### Source records

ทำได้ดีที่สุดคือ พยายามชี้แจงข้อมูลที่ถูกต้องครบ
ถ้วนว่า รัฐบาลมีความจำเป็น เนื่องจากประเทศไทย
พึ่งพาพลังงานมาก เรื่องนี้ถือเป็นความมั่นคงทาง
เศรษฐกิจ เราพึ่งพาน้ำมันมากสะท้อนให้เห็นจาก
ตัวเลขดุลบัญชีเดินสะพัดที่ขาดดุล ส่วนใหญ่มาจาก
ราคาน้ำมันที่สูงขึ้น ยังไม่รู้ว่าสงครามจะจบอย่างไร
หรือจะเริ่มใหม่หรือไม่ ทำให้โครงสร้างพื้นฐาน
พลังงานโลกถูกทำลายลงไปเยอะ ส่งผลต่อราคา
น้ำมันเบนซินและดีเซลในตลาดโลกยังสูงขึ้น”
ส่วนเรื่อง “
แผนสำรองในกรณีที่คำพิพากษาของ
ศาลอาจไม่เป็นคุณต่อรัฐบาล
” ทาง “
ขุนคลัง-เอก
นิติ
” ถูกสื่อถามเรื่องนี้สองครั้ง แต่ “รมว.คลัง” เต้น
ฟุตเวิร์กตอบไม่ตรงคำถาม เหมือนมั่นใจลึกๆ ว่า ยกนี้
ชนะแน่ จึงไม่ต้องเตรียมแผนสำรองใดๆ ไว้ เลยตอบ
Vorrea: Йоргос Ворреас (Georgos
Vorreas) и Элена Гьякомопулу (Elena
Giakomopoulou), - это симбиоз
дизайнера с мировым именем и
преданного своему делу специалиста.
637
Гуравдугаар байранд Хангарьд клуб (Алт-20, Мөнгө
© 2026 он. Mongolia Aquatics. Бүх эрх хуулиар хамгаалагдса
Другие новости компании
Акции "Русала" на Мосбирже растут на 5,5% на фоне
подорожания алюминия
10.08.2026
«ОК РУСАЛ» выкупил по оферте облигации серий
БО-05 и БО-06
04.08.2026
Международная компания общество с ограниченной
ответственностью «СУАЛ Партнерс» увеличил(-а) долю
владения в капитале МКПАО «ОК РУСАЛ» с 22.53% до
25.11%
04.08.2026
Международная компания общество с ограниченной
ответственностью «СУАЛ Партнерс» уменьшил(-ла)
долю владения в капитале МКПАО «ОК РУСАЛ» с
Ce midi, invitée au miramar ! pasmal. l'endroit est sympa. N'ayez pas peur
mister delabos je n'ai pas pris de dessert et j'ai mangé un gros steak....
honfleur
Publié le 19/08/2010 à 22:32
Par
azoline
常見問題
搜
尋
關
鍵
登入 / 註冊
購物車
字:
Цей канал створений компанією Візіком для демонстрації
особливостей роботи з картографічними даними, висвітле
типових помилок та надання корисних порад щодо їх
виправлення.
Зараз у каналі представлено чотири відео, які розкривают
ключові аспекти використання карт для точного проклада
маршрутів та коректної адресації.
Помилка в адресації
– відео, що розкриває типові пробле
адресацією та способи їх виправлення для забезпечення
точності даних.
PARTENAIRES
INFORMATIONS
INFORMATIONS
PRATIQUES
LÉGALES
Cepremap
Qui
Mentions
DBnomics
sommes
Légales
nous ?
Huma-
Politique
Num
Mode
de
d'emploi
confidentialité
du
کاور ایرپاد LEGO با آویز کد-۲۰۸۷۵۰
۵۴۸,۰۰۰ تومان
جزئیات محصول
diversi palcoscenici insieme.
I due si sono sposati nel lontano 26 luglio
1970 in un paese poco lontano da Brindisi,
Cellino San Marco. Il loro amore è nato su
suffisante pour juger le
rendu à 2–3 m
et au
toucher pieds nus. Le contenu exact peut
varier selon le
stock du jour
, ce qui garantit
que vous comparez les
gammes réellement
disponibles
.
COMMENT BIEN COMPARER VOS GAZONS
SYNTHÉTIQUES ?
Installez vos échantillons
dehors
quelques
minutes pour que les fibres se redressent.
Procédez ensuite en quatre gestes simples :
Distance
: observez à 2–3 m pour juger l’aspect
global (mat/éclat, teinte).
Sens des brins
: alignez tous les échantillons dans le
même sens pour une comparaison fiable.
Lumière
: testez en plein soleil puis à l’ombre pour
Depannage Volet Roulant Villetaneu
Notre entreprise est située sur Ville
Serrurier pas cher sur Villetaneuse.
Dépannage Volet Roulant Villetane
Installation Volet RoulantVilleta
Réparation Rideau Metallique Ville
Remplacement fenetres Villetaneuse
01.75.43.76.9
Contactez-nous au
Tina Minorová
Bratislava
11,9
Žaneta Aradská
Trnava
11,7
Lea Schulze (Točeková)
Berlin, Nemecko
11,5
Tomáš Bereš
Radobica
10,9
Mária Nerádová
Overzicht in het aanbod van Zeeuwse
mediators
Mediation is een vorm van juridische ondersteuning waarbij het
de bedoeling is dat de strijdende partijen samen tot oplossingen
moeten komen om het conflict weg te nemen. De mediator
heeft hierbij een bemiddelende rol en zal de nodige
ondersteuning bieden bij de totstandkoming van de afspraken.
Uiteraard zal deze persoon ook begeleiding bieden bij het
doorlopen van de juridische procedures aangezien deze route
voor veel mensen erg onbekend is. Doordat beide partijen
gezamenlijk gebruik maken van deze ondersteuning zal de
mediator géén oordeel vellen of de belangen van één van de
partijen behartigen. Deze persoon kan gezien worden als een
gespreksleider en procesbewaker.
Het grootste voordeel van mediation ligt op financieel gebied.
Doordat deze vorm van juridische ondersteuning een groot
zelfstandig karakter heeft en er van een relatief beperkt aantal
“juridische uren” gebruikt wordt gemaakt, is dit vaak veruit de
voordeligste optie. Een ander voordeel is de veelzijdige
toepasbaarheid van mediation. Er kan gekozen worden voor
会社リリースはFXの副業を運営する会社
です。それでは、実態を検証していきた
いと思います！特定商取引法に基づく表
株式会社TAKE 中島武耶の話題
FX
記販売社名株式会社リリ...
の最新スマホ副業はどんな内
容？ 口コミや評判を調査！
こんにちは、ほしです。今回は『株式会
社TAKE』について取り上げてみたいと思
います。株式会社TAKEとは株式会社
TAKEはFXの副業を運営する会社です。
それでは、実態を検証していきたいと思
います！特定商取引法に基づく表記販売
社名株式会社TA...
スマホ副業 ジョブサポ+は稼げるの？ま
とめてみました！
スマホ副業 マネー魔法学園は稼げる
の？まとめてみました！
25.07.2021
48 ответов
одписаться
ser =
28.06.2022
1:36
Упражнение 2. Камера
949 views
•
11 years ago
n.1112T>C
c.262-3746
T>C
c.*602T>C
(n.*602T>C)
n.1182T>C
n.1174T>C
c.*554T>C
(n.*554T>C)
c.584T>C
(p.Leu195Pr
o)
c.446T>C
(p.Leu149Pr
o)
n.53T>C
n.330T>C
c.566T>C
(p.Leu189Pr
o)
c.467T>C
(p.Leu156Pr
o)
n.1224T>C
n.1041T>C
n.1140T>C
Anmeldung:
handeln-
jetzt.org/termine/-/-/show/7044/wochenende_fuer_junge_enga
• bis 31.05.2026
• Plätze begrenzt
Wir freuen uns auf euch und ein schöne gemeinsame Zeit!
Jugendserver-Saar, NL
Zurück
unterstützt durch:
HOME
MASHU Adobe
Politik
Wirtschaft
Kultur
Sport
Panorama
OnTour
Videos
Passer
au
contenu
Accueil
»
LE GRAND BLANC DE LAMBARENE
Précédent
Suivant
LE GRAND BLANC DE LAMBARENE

######

* **What to work on**: Please copy out the records exactly as they appear.

* **Problem solution**:
ทำได้ดีที่สุดคือ พยายามชี้แจงข้อมูลที่ถูกต้องครบ
ถ้วนว่า รัฐบาลมีความจำเป็น เนื่องจากประเทศไทย
พึ่งพาพลังงานมาก เรื่องนี้ถือเป็นความมั่นคงทาง
เศรษฐกิจ เราพึ่งพาน้ำมันมากสะท้อนให้เห็นจาก
ตัวเลขดุลบัญชีเดินสะพัดที่ขาดดุล ส่วนใหญ่มาจาก
ราคาน้ำมันที่สูงขึ้น ยังไม่รู้ว่าสงครามจะจบอย่างไร
หรือจะเริ่มใหม่หรือไม่ ทำให้โครงสร้างพื้นฐาน
พลังงานโลกถูกทำลายลงไปเยอะ ส่งผลต่อราคา
น้ำมันเบนซินและดีเซลในตลาดโลกยังสูงขึ้น”
ส่วนเรื่อง “
แผนสำรองในกรณีที่คำพิพากษาของ
ศาลอาจไม่เป็นคุณต่อรัฐบาล
” ทาง “
ขุนคลัง-เอก
นิติ
” ถูกสื่อถามเรื่องนี้สองครั้ง แต่ “รมว.คลัง” เต้น
ฟุตเวิร์กตอบไม่ตรงคำถาม เหมือนมั่นใจลึกๆ ว่า ยกนี้
ชนะแน่ จึงไม่ต้องเตรียมแผนสำรองใดๆ ไว้ เลยตอบ
Vorrea: Йоргос Ворреас (Georgos
Vorreas) и Элена Гьякомопулу (Elena
Giakomopoulou), - это симбиоз
дизайнера с мировым именем и
преданного своему делу специалиста.
637
Гуравдугаар байранд Хангарьд клуб (Алт-20, Мөнгө
© 2026 он. Mongolia Aquatics. Бүх эрх хуулиар хамгаалагдса
Другие новости компании
Акции "Русала" на Мосбирже растут на 5,5% на фоне
подорожания алюминия
10.08.2026
«ОК РУСАЛ» выкупил по оферте облигации серий
БО-05 и БО-06
04.08.2026
Международная компания общество с ограниченной
ответственностью «СУАЛ Партнерс» увеличил(-а) долю
владения в капитале МКПАО «ОК РУСАЛ» с 22.53% до
25.11%
04.08.2026
Международная компания общество с ограниченной
ответственностью «СУАЛ Партнерс» уменьшил(-ла)
долю владения в капитале МКПАО «ОК РУСАЛ» с
Ce midi, invitée au miramar ! pasmal. l'endroit est sympa. N'ayez pas peur
mister delabos je n'ai pas pris de dessert et j'ai mangé un gros steak....
honfleur
Publié le 19/08/2010 à 22:32
Par
azoline
常見問題
搜
尋
關
鍵
登入 / 註冊
購物車
字:
Цей канал створений компанією Візіком для демонстрації
особливостей роботи з картографічними даними, висвітле
типових помилок та надання корисних порад щодо їх
виправлення.
Зараз у каналі представлено чотири відео, які розкривают
ключові аспекти використання карт для точного проклада
маршрутів та коректної адресації.
Помилка в адресації
– відео, що розкриває типові пробле
адресацією та способи їх виправлення для забезпечення
точності даних.
PARTENAIRES
INFORMATIONS
INFORMATIONS
PRATIQUES
LÉGALES
Cepremap
Qui
Mentions
DBnomics
sommes
Légales
nous ?
Huma-
Politique
Num
Mode
de
d'emploi
confidentialité
du
کاور ایرپاد LEGO با آویز کد-۲۰۸۷۵۰
۵۴۸,۰۰۰ تومان
جزئیات محصول
diversi palcoscenici insieme.
I due si sono sposati nel lontano 26 luglio
1970 in un paese poco lontano da Brindisi,
Cellino San Marco. Il loro amore è nato su
suffisante pour juger le
rendu à 2–3 m
et au
toucher pieds nus. Le contenu exact peut
varier selon le
stock du jour
, ce qui garantit
que vous comparez les
gammes réellement
disponibles
.
COMMENT BIEN COMPARER VOS GAZONS
SYNTHÉTIQUES ?
Installez vos échantillons
dehors
quelques
minutes pour que les fibres se redressent.
Procédez ensuite en quatre gestes simples :
Distance
: observez à 2–3 m pour juger l’aspect
global (mat/éclat, teinte).
Sens des brins
: alignez tous les échantillons dans le
même sens pour une comparaison fiable.
Lumière
: testez en plein soleil puis à l’ombre pour
Depannage Volet Roulant Villetaneu
Notre entreprise est située sur Ville
Serrurier pas cher sur Villetaneuse.
Dépannage Volet Roulant Villetane
Installation Volet RoulantVilleta
Réparation Rideau Metallique Ville
Remplacement fenetres Villetaneuse
01.75.43.76.9
Contactez-nous au
Tina Minorová
Bratislava
11,9
Žaneta Aradská
Trnava
11,7
Lea Schulze (Točeková)
Berlin, Nemecko
11,5
Tomáš Bereš
Radobica
10,9
Mária Nerádová
Overzicht in het aanbod van Zeeuwse
mediators
Mediation is een vorm van juridische ondersteuning waarbij het
de bedoeling is dat de strijdende partijen samen tot oplossingen
moeten komen om het conflict weg te nemen. De mediator
heeft hierbij een bemiddelende rol en zal de nodige
ondersteuning bieden bij de totstandkoming van de afspraken.
Uiteraard zal deze persoon ook begeleiding bieden bij het
doorlopen van de juridische procedures aangezien deze route
voor veel mensen erg onbekend is. Doordat beide partijen
gezamenlijk gebruik maken van deze ondersteuning zal de
mediator géén oordeel vellen of de belangen van één van de
partijen behartigen. Deze persoon kan gezien worden als een
gespreksleider en procesbewaker.
Het grootste voordeel van mediation ligt op financieel gebied.
Doordat deze vorm van juridische ondersteuning een groot
zelfstandig karakter heeft en er van een relatief beperkt aantal
“juridische uren” gebruikt wordt gemaakt, is dit vaak veruit de
voordeligste optie. Een ander voordeel is de veelzijdige
toepasbaarheid van mediation. Er kan gekozen worden voor
会社リリースはFXの副業を運営する会社
です。それでは、実態を検証していきた
いと思います！特定商取引法に基づく表
株式会社TAKE 中島武耶の話題
FX
記販売社名株式会社リリ...
の最新スマホ副業はどんな内
容？ 口コミや評判を調査！
こんにちは、ほしです。今回は『株式会
社TAKE』について取り上げてみたいと思
います。株式会社TAKEとは株式会社
TAKEはFXの副業を運営する会社です。
それでは、実態を検証していきたいと思
います！特定商取引法に基づく表記販売
社名株式会社TA...
スマホ副業 ジョブサポ+は稼げるの？ま
とめてみました！
スマホ副業 マネー魔法学園は稼げる
の？まとめてみました！
25.07.2021
48 ответов
одписаться
ser =
28.06.2022
1:36
Упражнение 2. Камера
949 views
•
11 years ago
n.1112T>C
c.262-3746
T>C
c.*602T>C
(n.*602T>C)
n.1182T>C
n.1174T>C
c.*554T>C
(n.*554T>C)
c.584T>C
(p.Leu195Pr
o)
c.446T>C
(p.Leu149Pr
o)
n.53T>C
n.330T>C
c.566T>C
(p.Leu189Pr
o)
c.467T>C
(p.Leu156Pr
o)
n.1224T>C
n.1041T>C
n.1140T>C
Anmeldung:
handeln-
jetzt.org/termine/-/-/show/7044/wochenende_fuer_junge_enga
• bis 31.05.2026
• Plätze begrenzt
Wir freuen uns auf euch und ein schöne gemeinsame Zeit!
Jugendserver-Saar, NL
Zurück
unterstützt durch:
HOME
MASHU Adobe
Politik
Wirtschaft
Kultur
Sport
Panorama
OnTour
Videos
Passer
au
contenu
Accueil
»
LE GRAND BLANC DE LAMBARENE
Précédent
Suivant
LE GRAND BLANC DE LAMBARENE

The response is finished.